--- Work to be completed ---
Edit the stretch from the line containing "left elbow: (567, 274, -17)" through the line containing "right elbow: (684, 290, 8)" so that "wrist" becomes "hand" throughout, with all else unchanged. Give only those lines.

--- Records from a dataset ---
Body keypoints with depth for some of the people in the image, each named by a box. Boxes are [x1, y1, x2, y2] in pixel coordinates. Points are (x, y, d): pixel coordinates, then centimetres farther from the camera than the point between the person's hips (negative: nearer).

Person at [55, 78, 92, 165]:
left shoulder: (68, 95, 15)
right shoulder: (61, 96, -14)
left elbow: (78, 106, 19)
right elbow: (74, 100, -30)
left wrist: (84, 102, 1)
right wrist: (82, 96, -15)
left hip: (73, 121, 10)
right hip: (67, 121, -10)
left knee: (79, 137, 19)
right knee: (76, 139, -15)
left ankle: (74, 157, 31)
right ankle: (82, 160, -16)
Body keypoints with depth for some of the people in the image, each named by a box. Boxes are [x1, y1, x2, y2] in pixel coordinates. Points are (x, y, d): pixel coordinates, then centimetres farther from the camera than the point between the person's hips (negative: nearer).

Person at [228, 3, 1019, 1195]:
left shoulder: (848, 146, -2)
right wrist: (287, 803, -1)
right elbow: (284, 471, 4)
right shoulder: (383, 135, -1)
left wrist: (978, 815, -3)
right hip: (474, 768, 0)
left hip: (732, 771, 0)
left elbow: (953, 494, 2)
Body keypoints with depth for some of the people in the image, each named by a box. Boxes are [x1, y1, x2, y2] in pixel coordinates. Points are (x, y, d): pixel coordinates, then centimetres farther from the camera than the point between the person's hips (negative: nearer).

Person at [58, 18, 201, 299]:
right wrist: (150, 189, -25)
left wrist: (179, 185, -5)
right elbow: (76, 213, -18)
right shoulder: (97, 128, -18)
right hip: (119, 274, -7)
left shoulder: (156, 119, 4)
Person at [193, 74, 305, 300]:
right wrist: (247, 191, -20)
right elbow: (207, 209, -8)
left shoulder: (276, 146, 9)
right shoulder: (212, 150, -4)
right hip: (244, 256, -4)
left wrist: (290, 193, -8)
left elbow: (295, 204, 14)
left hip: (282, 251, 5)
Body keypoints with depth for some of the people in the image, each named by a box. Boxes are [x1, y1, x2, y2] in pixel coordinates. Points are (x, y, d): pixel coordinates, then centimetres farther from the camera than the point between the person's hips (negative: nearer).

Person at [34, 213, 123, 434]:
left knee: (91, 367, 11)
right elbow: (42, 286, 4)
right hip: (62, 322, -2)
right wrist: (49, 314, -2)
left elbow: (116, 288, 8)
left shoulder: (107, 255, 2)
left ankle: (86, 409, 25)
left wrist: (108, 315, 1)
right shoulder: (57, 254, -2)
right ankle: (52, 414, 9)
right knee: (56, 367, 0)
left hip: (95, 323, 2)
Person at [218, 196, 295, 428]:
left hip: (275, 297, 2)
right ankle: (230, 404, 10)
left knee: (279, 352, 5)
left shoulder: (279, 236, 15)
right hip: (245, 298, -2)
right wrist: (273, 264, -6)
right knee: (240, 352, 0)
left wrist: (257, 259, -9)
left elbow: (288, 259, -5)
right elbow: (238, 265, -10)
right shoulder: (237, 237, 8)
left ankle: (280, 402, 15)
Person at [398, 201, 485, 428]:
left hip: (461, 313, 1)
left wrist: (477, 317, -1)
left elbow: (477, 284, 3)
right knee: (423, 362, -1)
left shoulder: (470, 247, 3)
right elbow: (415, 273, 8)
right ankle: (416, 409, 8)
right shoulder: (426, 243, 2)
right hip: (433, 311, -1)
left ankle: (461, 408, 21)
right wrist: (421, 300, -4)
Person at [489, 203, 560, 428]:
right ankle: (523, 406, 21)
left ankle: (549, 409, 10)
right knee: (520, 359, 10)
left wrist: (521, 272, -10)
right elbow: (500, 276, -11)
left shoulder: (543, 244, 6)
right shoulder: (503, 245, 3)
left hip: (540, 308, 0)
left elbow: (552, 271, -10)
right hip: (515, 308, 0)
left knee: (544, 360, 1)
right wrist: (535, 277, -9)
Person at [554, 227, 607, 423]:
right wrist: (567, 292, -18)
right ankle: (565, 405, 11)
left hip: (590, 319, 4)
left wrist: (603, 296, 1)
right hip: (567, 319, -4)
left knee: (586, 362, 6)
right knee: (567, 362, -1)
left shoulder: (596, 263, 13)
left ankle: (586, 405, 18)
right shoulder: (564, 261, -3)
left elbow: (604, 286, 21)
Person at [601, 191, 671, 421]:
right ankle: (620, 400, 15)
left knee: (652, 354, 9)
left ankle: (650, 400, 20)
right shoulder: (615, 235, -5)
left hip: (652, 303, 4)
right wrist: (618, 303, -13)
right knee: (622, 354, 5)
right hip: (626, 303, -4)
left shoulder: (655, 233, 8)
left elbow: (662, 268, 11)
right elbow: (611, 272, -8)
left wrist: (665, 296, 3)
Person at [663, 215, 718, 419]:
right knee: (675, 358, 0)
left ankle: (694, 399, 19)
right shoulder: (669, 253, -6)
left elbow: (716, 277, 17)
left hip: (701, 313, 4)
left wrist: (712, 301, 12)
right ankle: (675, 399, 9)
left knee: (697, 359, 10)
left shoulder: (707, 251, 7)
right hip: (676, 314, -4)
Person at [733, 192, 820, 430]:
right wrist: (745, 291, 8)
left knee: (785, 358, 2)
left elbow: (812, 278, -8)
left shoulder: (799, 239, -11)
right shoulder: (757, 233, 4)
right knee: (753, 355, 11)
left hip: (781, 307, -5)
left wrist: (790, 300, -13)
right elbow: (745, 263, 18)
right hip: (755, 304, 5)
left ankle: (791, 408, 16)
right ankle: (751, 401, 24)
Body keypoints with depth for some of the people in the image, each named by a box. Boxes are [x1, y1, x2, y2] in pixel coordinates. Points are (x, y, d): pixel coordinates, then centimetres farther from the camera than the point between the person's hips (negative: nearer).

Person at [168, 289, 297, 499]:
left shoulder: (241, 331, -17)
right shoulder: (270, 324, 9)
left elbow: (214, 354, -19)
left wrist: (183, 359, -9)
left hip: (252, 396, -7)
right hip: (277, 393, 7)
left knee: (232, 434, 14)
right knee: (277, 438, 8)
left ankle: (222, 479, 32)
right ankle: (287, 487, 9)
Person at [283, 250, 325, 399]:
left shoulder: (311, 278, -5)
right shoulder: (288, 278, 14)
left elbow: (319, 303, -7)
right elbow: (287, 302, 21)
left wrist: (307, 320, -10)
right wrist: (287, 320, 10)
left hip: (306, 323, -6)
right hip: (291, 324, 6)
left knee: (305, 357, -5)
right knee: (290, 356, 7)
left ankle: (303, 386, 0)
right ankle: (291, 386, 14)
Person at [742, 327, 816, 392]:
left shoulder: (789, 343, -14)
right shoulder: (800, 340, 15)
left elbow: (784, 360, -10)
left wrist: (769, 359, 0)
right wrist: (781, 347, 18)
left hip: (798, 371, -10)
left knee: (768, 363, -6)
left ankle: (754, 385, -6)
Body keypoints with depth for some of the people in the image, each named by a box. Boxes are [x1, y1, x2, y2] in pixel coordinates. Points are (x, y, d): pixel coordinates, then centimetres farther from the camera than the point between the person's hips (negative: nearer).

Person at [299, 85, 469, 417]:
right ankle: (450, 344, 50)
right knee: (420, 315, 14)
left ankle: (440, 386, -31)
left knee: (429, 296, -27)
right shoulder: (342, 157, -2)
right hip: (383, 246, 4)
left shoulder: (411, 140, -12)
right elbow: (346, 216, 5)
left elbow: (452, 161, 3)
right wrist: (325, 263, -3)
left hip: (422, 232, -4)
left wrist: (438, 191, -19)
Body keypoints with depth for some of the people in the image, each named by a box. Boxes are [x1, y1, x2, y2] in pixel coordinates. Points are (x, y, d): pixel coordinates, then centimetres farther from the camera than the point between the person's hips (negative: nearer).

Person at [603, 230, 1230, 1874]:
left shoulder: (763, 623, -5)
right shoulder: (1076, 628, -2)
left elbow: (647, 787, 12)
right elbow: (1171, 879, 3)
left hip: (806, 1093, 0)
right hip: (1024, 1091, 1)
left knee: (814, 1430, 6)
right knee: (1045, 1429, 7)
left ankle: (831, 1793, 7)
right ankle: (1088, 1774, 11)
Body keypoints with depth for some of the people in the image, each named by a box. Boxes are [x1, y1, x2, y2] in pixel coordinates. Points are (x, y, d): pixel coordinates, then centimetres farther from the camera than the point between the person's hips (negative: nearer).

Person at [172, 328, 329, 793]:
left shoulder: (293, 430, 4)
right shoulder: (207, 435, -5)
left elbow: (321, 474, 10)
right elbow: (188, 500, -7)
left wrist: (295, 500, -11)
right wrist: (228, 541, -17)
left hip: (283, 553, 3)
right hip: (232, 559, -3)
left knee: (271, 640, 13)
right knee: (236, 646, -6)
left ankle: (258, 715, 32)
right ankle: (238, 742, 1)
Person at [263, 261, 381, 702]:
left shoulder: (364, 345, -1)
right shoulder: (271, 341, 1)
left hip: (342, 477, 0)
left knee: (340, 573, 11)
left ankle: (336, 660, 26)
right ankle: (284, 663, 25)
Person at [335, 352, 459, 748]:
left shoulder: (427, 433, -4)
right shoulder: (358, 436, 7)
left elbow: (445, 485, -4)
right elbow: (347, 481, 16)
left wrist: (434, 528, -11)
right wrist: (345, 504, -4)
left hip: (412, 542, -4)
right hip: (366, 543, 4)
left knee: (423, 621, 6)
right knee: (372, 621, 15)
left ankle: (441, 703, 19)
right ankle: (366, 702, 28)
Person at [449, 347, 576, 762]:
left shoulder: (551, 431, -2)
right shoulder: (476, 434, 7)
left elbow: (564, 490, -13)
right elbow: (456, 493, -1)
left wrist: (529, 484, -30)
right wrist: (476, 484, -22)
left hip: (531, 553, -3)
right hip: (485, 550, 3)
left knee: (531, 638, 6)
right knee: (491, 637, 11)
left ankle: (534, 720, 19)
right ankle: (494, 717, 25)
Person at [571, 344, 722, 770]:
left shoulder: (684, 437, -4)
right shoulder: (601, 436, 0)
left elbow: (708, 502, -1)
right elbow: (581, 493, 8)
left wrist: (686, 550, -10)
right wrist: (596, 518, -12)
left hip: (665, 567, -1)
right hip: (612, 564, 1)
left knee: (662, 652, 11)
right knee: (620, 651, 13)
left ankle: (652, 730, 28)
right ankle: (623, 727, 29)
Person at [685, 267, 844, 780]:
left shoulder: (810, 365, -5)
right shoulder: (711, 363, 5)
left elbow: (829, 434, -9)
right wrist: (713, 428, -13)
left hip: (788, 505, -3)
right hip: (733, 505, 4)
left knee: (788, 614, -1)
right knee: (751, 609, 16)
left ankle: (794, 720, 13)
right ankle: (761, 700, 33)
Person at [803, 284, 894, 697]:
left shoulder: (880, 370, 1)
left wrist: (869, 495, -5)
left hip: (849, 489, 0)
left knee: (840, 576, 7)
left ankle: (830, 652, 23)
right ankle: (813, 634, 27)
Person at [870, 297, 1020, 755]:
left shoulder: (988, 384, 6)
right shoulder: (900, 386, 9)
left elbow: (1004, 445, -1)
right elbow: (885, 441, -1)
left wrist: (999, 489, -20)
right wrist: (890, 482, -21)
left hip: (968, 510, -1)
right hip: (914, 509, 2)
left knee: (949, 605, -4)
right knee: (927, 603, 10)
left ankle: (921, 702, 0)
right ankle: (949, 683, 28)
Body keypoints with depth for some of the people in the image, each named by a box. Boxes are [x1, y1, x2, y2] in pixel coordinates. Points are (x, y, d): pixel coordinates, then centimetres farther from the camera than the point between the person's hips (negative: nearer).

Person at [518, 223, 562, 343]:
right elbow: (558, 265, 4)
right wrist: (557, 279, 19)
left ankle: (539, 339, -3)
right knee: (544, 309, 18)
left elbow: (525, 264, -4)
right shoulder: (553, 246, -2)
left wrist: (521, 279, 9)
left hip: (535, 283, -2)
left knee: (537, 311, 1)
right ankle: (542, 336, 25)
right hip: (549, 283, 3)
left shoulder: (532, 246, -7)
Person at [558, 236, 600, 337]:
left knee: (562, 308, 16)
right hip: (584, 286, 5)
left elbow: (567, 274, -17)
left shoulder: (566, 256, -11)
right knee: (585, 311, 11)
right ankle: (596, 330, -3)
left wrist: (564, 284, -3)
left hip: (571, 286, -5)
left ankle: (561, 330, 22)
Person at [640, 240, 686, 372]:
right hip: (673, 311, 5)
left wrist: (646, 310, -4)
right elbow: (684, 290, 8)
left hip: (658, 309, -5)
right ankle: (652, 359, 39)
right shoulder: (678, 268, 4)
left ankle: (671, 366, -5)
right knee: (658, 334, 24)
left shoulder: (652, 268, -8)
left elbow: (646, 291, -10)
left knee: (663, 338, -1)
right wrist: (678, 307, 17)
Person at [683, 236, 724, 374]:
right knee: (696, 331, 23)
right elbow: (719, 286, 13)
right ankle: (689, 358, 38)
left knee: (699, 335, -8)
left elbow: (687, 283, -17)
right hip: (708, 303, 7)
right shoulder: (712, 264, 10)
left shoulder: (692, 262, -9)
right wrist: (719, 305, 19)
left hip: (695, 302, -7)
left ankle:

--- Answer to this task ---
left elbow: (567, 274, -17)
left shoulder: (566, 256, -11)
right knee: (585, 311, 11)
right ankle: (596, 330, -3)
left hand: (564, 284, -3)
left hip: (571, 286, -5)
left ankle: (561, 330, 22)
Person at [640, 240, 686, 372]:
right hip: (673, 311, 5)
left hand: (646, 310, -4)
right elbow: (684, 290, 8)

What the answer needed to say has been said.